You are prepared to move forward with the divorce process. After all, you are ready to move on with your own life. However, where exactly do you start?
Virginia laws govern the circumstances under which married couples in the state can get divorced. Here is a look at what requirements you must meet before you can proceed with the dissolution of a marriage in Old Dominion.
The state's basic divorce requirements
Before you and your spouse can divorce, at least one of you must have been a resident of Virginia for six months. In addition, before you can claim a no-fault grounds for divorce, you and your spouse must have been separated for one year with no cohabitation. However, you can reduce this period to half a year if both parties reach a settlement agreement concerning the specific aspects of the marital dissolution and do not share any children under the age of 18.
You legally do not have to allege fault with a no-fault divorce. However, fault may still come into play when it comes to separating your marital property as well as handling the issue of alimony, also known as spousal support or spousal maintenance.
Your rights during a divorce proceeding
The divorce process can be financially and emotionally challenging. However, the most ideal way of approaching divorce in Virginia is for both you and the other party to come to an agreement regarding the main issues in your divorce, including asset distribution and child custody, if you have minor children. In this situation, you can use an alternative dispute resolution process, such as mediation, to produce a settlement agreement that satisfies you both. In this way, you can avoid further court intrusion and complete the divorce process quickly and efficiently.

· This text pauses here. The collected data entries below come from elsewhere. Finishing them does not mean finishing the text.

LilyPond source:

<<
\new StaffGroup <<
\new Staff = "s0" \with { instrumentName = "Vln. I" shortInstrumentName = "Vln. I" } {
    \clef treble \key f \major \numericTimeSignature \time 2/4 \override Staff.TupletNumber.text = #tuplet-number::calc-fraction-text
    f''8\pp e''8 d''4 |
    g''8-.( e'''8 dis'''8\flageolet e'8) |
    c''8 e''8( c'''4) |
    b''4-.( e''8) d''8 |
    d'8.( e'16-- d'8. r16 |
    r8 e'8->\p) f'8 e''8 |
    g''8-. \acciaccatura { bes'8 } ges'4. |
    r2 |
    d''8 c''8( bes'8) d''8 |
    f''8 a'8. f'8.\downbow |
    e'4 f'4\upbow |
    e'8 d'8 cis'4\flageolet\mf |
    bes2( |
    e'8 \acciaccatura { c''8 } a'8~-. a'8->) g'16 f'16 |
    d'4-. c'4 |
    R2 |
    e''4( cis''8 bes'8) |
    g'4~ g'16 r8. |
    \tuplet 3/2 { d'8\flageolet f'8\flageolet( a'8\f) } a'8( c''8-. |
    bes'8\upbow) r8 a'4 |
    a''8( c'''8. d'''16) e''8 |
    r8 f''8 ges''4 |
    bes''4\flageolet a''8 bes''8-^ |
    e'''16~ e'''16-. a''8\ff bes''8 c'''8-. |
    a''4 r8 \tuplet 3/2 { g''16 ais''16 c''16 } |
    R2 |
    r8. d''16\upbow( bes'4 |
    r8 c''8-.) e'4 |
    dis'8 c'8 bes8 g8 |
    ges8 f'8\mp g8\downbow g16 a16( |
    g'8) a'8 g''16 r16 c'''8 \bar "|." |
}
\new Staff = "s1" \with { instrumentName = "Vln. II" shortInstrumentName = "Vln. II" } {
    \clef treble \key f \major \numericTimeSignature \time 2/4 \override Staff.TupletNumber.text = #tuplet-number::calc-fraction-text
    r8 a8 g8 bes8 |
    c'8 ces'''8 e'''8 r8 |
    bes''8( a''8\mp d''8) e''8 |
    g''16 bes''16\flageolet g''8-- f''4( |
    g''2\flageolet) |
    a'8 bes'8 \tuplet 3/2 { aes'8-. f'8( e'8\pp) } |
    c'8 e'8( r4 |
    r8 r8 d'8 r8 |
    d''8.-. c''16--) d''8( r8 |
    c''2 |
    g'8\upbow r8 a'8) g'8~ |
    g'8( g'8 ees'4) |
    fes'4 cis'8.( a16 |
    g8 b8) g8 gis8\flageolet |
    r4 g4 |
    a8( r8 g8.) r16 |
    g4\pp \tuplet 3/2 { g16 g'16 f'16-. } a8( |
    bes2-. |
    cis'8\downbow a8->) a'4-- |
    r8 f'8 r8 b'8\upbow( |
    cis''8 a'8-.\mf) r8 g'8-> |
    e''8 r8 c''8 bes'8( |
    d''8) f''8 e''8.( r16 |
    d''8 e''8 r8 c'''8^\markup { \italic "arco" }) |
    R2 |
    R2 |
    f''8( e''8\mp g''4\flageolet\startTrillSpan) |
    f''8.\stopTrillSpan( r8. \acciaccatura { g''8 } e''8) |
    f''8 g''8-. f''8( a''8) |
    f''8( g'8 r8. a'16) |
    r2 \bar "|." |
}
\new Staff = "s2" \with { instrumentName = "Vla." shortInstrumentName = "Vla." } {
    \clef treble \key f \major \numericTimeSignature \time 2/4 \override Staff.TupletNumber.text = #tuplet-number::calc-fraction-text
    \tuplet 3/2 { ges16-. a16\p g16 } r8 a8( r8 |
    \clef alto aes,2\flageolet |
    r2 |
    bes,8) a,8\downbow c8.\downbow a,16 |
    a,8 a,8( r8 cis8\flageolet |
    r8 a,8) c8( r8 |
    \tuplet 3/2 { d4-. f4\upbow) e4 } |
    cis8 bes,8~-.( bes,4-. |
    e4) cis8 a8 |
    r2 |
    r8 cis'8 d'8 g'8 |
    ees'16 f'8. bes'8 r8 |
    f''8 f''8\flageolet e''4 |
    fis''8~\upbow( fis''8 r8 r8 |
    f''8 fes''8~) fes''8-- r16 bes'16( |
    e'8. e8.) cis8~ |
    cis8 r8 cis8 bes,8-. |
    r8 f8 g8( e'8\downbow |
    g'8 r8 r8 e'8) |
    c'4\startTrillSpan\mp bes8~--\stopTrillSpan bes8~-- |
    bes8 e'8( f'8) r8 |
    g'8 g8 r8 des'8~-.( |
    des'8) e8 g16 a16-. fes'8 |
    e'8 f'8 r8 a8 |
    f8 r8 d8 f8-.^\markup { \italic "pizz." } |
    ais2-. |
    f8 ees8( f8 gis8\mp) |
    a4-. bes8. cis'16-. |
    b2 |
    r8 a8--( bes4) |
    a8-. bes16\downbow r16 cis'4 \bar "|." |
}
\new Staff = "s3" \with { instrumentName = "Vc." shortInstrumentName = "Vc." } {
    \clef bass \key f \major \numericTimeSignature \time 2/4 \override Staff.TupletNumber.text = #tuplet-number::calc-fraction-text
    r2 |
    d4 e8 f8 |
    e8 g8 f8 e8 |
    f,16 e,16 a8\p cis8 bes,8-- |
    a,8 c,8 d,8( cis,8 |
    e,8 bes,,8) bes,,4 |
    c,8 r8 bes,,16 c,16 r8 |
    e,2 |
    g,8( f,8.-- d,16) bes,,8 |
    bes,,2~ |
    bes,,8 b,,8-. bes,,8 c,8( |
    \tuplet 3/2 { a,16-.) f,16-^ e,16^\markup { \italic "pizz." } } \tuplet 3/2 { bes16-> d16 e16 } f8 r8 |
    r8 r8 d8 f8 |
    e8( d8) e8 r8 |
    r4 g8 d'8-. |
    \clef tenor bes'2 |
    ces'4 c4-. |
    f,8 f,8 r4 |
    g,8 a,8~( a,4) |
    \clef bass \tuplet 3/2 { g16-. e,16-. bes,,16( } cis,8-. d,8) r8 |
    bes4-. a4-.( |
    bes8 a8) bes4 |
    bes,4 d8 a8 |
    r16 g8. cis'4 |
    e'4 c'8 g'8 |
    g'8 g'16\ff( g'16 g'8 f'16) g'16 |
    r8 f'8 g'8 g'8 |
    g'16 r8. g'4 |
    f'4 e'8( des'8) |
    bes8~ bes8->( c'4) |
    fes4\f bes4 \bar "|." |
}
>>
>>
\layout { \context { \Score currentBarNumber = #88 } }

If you and your future ex-spouse cannot find common ground when it comes to your major divorce issues, you have no choice but to go to trial. At trial, a Virginia judge will ultimately determine how to handle these matters, taking into consideration both your and your future ex's needs and wishes. Unfortunately, the judge's final decisions may not necessarily be in alignment with what you would have wanted and expected. Nonetheless, you have the right to pursue the best outcome for yourself given the facts of your divorce case.